Ohawe Beach 2

Sunrise 2Ohawe Beach

The temptation is to always shoot a landscape image in the orientation named after the genre, landscape. After all, it must work right? But to do so would mean limiting the possible compositions without any good reasons. In fact many years ago I heard this expression which has stayed with me ever since, "When is the best time to shoot a portrait version of a landscape, after capturing the same image in landscape"

Landscape images that are composed in the landscape orientation, because the eye predominately moves in the x axis along long horizontal lines, feel very calm and peaceful. Sure if there is lots of detail in the scene then this can be reduced, but in general this is true. Images with lots of long vertical lines ( and landscape captured in the portrait orientation have these) have a more active feel to them, they create a sense of depth and motion. If you haven't tried capturing a landscape image in portrait orientation, give it a go, it can be quite an eye opener.

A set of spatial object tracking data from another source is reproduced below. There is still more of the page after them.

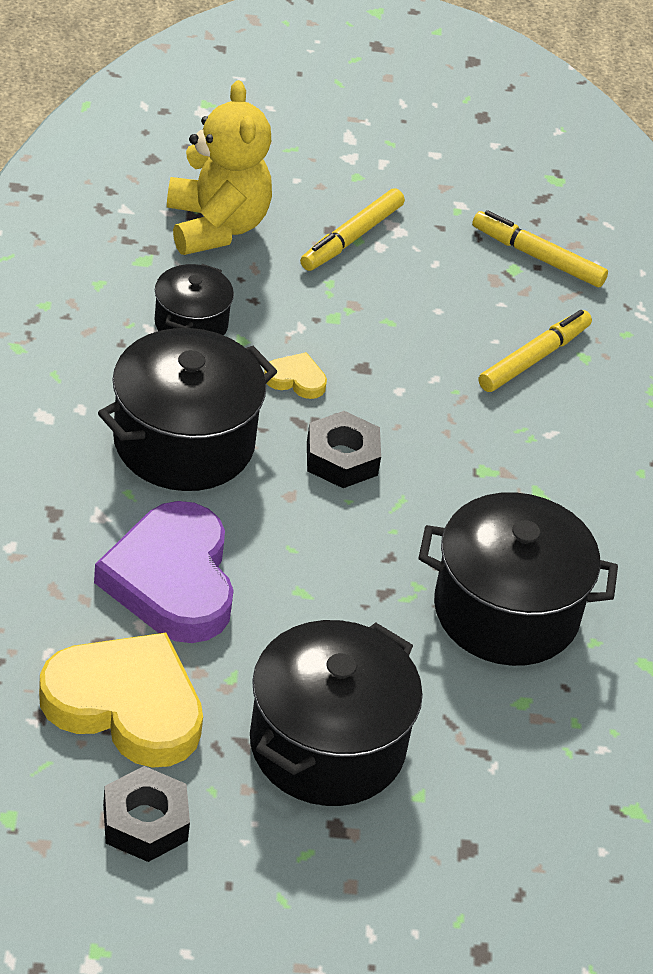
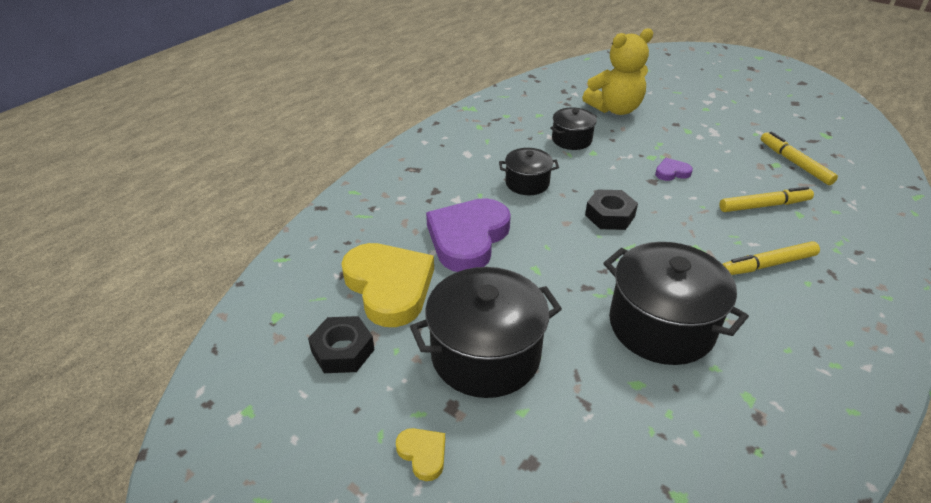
camera: 40 degrees right, 5 degrees down
(183, 442) = (527, 183): black pot -> black pot, size x0.55
(216, 226) = (615, 109): yellow teddy bear -> yellow teddy bear turned 45 degrees clockwise
(296, 379) = (610, 175): yellow heart -> yellow heart (423, 454)
(351, 238) = (685, 129): yellow marker -> yellow marker (767, 265)
(380, 339) = (672, 172): none -> purple heart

Here is a shot from Ohawe beach similar to the earlier one, but captured in the portrait mode. I like the way the rocks lead the eye to the cliff, only to return by the second line of rocks. These strong implied lines form an important aspect of the composition. I also like the counter balance of the light and cliffs at the top of the frame with the detail in the foreground. All of these elements give a sense of motion and energy which I like. That's part of letting the scene choose the composition rather than always preferring to shoot in the same orientation.

So why do you think the landscape orientation is so popular?